May 10, 2021
In the latest episode of the Waste360 NothingWasted! podcast, we catch up with waste industry veteran – Bill Caesar, who is now operating partner at Generate Capital.
Learn what Caesar has been doing since the GFL acquisition, the evolution of the circular economy, investing in sustainable technologies, human-centered leadership and more. And did you know he was in the CIA?
Here is a glimpse into the discussion:
Waste360: Could you tell us a little about your background before you joined Generate?
Caesar: I was formerly the CEO of a company called WCA waste — a traditional solid waste collection, disposal, and recycling company headquartered in Houston, Texas. We were owned by a private equity firm, and we took that business from about $250 million in revenue when I got there in 2014 to a little over $400 million in revenue when we sold the business in 2020. Before WCA, I spent four years at Waste Management and ran the recycling business. I also had responsibility for their portfolio of investments in early-stage technologies and services. For the 13 years before Waste Management, I was a partner at McKinsey & Company; spent some time at business school; and for the six years after college and before business school, I was at the CIA.
Waste360: Can you tell us more about Generate and the work you do there?
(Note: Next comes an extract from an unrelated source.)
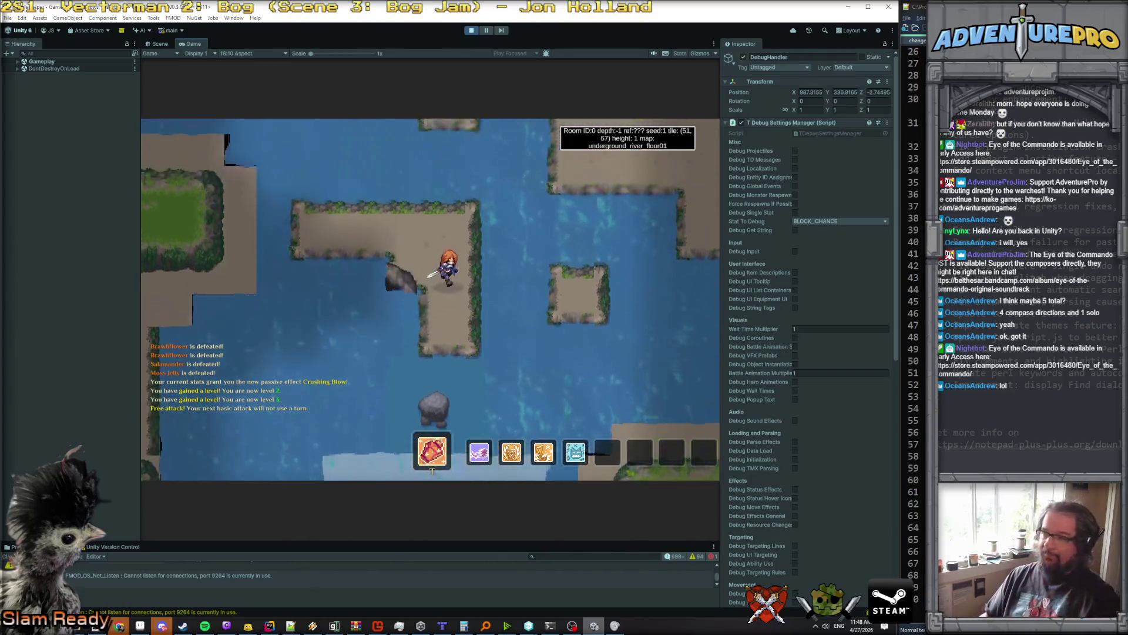
{"action": "key", "text": "Up"}
{"action": "key", "text": "Up"}
{"action": "key", "text": "Up"}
Caesar: Generate was set up to meet the needs of customers, entrepreneurs, and technologists who are on either side of developing technologies that have a real sustainability element to them—as well as entities that want to use those technologies. The founders saw a bit of a gap between when a technology is identified as something folks are willing to fund as a venture investment—and when customers are willing to invest in it. So Generate is set up to meet that need. We like to call it ‘infrastructure as a service.’ If you are a municipality or a large corporate and you have a need for a piece of sustainable infrastructure—something like an anaerobic digester or electric buses—we step in and provide the capital to acquire those assets. We will operate the assets and, in return, the customer will pay us a fee, which turns into an operating expense for them (rather than a capital expense). It’s a real win-win because the customer is getting an asset that they didn’t have to shell out a lot of capital for; they’re getting the benefit of whatever the asset is doing; and our investors are getting a return that meets their needs. We’re filling a gap between traditional bank lending or private-equity investing and where venture capitalists play. It’s both financially attractive and sustainable.
Waste360: What is Generate’s primary driver?
Caesar: We see our business as one that is designed to address challenges associated with sustainability and tackle that in a way that leverages what we like to call distributed infrastructure. We try to get into things where you can make a difference at a scale that is appropriate both for the technology as well as for the customer.
Waste360: The world seems to be realizing that its economies need to be less linear and more circular. You’ve been doing this a long time in the waste industry and now with Generate. When did you start to see this becoming really tangible and something we all need to work toward?
Caesar: In the mid-2000s and early 2010s, there was a lot of activity and effort around reuse. There wasn’t a whole lot of ‘reduce.’ But, coming out of the 2008 economic crisis, there started to be a transition — as a lot of manufacturing companies and retailers started to realize there were savings available to them by reducing the amount of either packaging or raw materials. I think that was when we first started to see changes in these companies’ practices — that looked at not only ‘what can we do with this waste material that we’ve created, in order to extract value from it?’ But ‘can we reduce the amount of waste material that we’re generating?’ And I think a lot of companies sort of got religion on that.
Waste360: You spoke at our last live WasteExpo — and I was really touched by the human side of leadership that you discussed, related to your work at WCA. Do you miss that aspect at all?
Caesar: Running a business is the hardest thing I have done in my professional career — and it wasn’t because the business problems were so challenging. It was because managing people is a hard thing to do, and in a big organization you have all kinds of people and all kinds of situations. But it’s also extraordinarily rewarding to be put in a position where you can help create a culture and help develop people personally and professionally — and to feel like you’re making a difference.